Understanding independent random variables is crucial in probability studies. Two random variables \(X\) and \(Y\) are considered independent if the occurrence of one does not affect the occurrence of the other. In simpler terms, knowing the value of \(X\) gives no information about the value of \(Y\), and vice versa.
For our lightbulb problem, the assumption that \(X\) and \(Y\) are independent allows simplifications in calculating joint probabilities. Due to this independence, the joint PDF of \(X\) and \(Y\) is the straightforward product of the marginal PDFs: \(f_{X,Y}(x,y) = e^{-(x+y)}\).
This property simplifies many probability calculations, making it easier to understand and predict the behavior of \(X\) and \(Y\) together. When working with independent variables, integration becomes more manageable since it can be applied separately to each variable.
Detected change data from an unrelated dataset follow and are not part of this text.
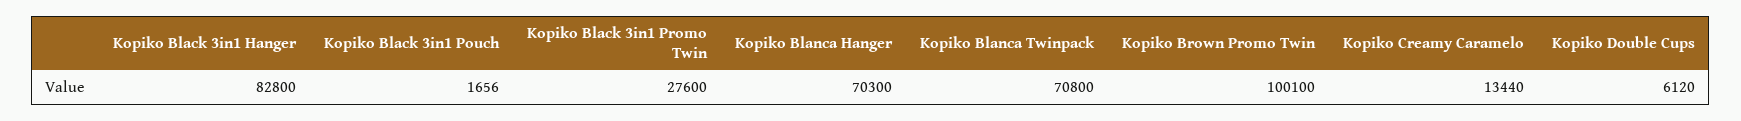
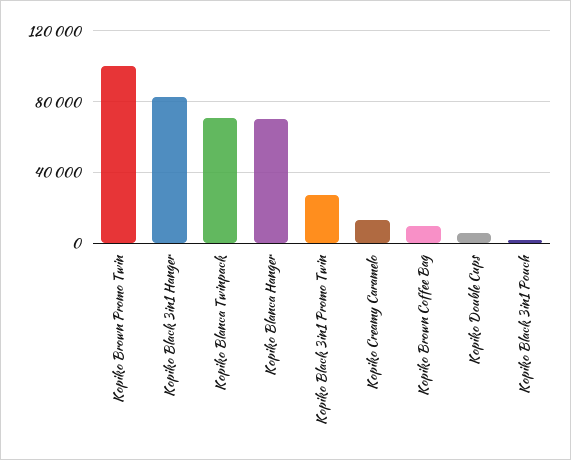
  {
    "Kopiko Black 3in1 Hanger": 82800,
    "Kopiko Black 3in1 Pouch": 1656,
    "Kopiko Black 3in1 Promo Twin": 27600,
    "Kopiko Blanca Hanger": 70300,
    "Kopiko Blanca Twinpack": 70800,
    "Kopiko Brown Promo Twin": 100100,
    "Kopiko Creamy Caramelo": 13440,
-   "Kopiko Double Cups": 6120
+   "Kopiko Double Cups": 6120,
+   "Kopiko Brown Coffee Bag": 10000
  }

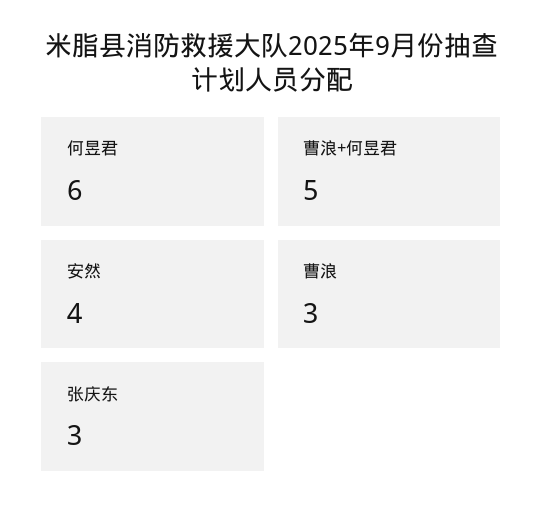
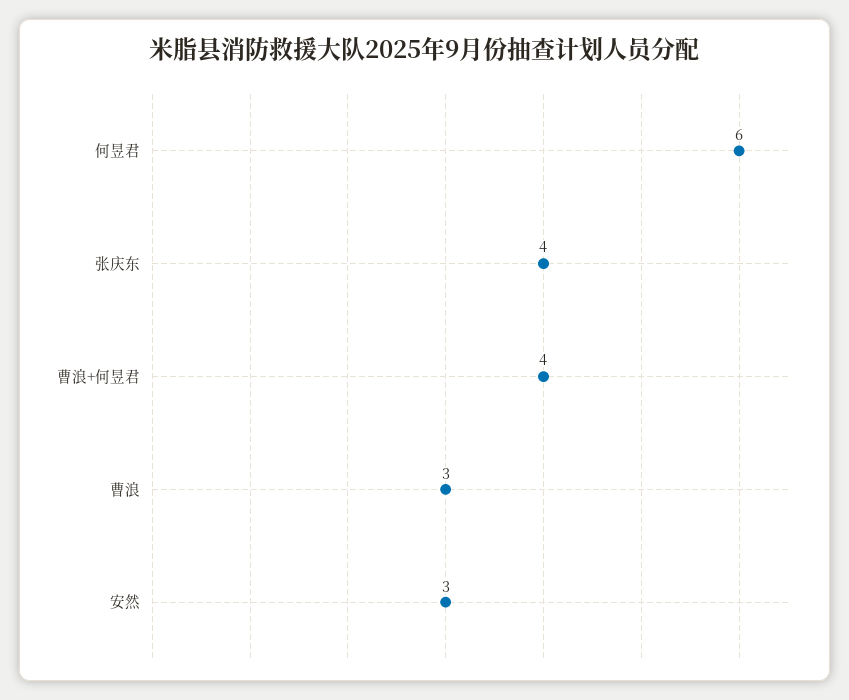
  {
    "何昱君": 6,
-   "曹浪+何昱君": 5,
+   "曹浪+何昱君": 4,
-   "安然": 4,
+   "安然": 3,
    "曹浪": 3,
-   "张庆东": 3
+   "张庆东": 4
  }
Calculating probabilities using joint PDFs involves integration over the desired region. For example, if we want to find the probability that each of the two bulbs lasts at most 1000 hours, we calculate \(P(X \leq 1, Y \leq 1)\) by integrating the joint PDF \(f_{X,Y}(x,y)\) over the interval \([0,1]\) for both \(x\) and \(y\).
Using the calculated joint PDF, this results in:

• \(\int_{0}^{1}\int_{0}^{1} e^{-(x+y)}\, dy\, dx\)

This method of evaluating probabilities by integrating the joint PDF over specific boundaries allows us to derive exact probabilities, expanding our understanding of the life expectancy of each bulb.
Other probability calculations, such as the probability that the total lifetime \(X+Y\) is at most 2, similarly involve integrating over the geometric region defined by the condition \(x+y \leq 2\). These calculations give us insights into the combined performance of the bulbs.

Integration plays a pivotal role in determining probabilities from continuous probability density functions, such as those that describe exponential distributions. By integrating the PDF over a certain range, we find the probability that a variable falls within that range.
In problems like the total lifetime of two bulbs \(X+Y\leq 2\), we first identify the region of integration on the \((x, y)\) plane. This involves comprehending the geometric interpretation of conditions, such as \(x+y \leq 2\).
We then perform the double integral of joint PDFs over this region:

• \(\int_{0}^{2} \int_{0}^{2-x} e^{-(x+y)} \, dy \, dx\)

Through evaluating these integrals, we determine the probability that combines events relating to both random variables. Mastering integration in probability solidifies understanding of how regions correspond to probabilities, ensuring accurate and insightful predictions of the variables' behaviors.